I’m no expert at all but I try to hold my stretches for a count of twenty. That allows me to feel the stretch and try to go a little further on the outward breath.
Matthew Y.
I find stretching for 30 seconds is the most your muscles really earn any flexibility. People think they can just stretch for an hour and be okay but it's the repetition that really gives you that elasticity we all are trying to achieve.
Imagine it like exercising. If you go to the gym for 4 hours you'll probably just be sore and end up with an injury. In reality we only need 45 minutes to an hour. Just like in the gym stretching only needs 15 to 30 seconds to get results and steer clear of injuries.
Also, like the gym, make sure your form is correct. Avoid bouncing or not stretching when doing your poses. A lot of people will loosely stretch and not feel the real burn of the stretch. No pain, no gain… But again avoid too much pain.

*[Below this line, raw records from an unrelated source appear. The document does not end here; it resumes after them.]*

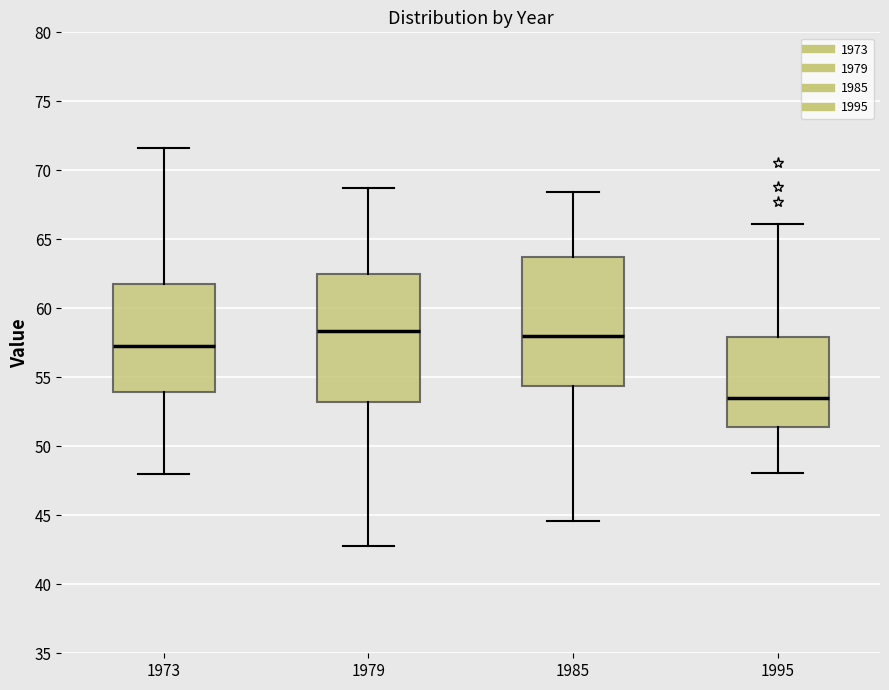

Reading left to right, transcribe this box plot: for each box, give where its median line is, the range the box spans, and where its two whiskers end, as read against the y-axis. The values are not printed on the chart, so give them approximately, as read against the axis.

1973: median 57.5, box 54.0 to 62.0, whiskers 48.0 to 71.5
1979: median 58.5, box 53.0 to 62.5, whiskers 43.0 to 68.5
1985: median 58.0, box 54.5 to 64.0, whiskers 44.5 to 68.5
1995: median 53.5, box 51.5 to 58.0, whiskers 48.0 to 66.0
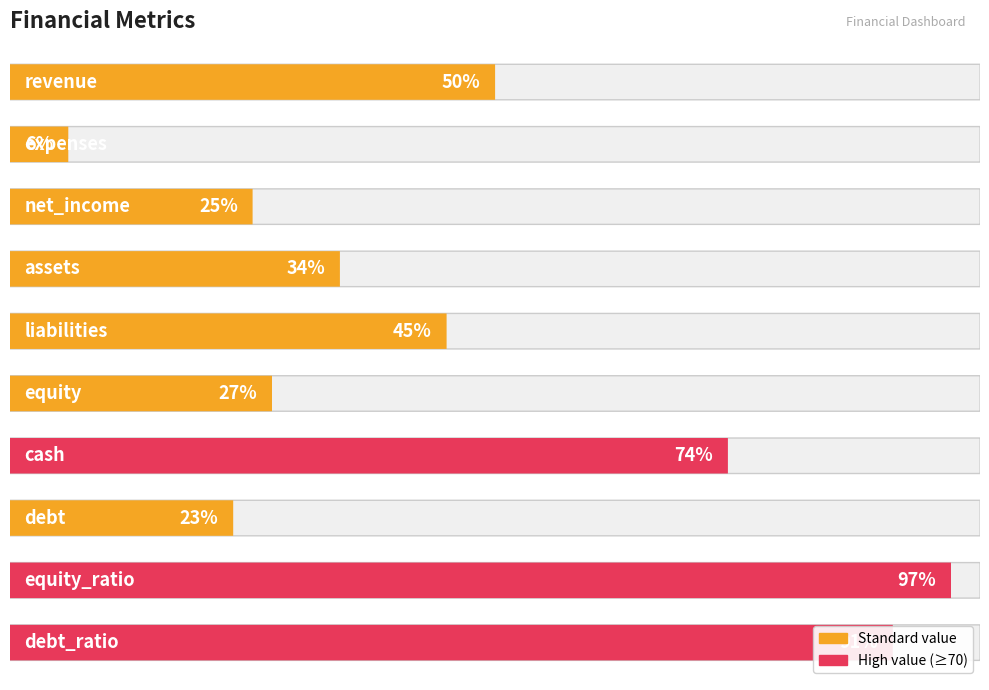

The chart shows a value of 88 at revenue. True or false?

False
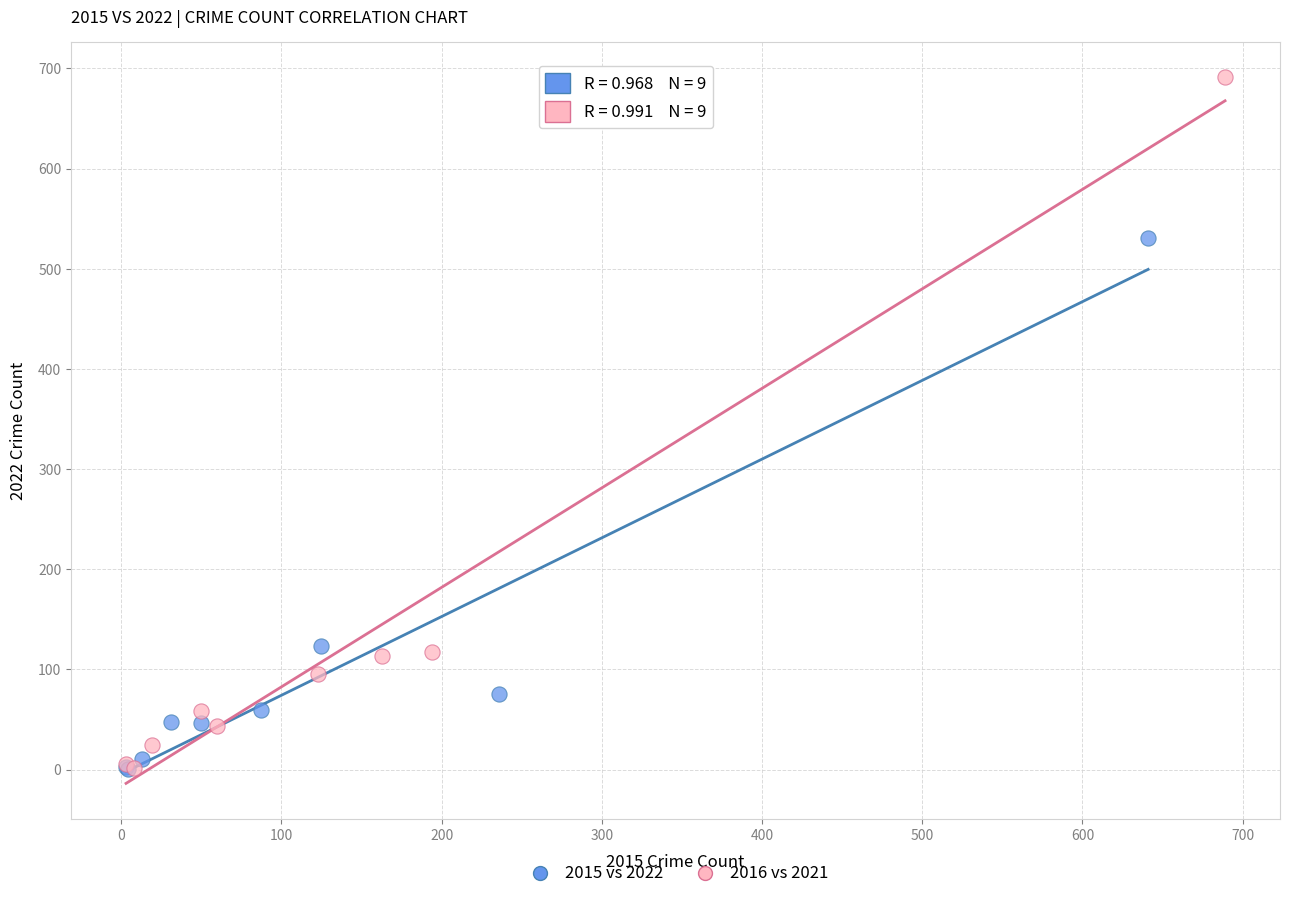

Which series has the largest Y range (max minus min)?

2016 vs 2021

Keep it up every day and write down where you started and where you are every two weeks. It's amazing what our bodies can do when we work at them.
Ashlyn O.
I hold my stretches based off of my breaths. I typically do three long, full breaths per stretch. Everytime you exhale you can go a little farther in the stretch as well.
Gennette G.
I usually follow a video on YouTube and I think it varies. For some yoga stretches the time is counted in breathes. Some stretches it is for a minute or two. Also I believe you learn to listen to your body. I hold a lot of tension in my lower back and hips so I hold stretches to these areas a little longer or until I feel them loosen up.
Sandra R.
15 seconds is what my physical therapist says is optimal. Because most of us count too fast she said to do 20 seconds with 5 repetitions. My husband's physical therapist does 5-10 seconds with 20 repetitions. Personally, I like the longer hold. Each streatch I notice slight improvement.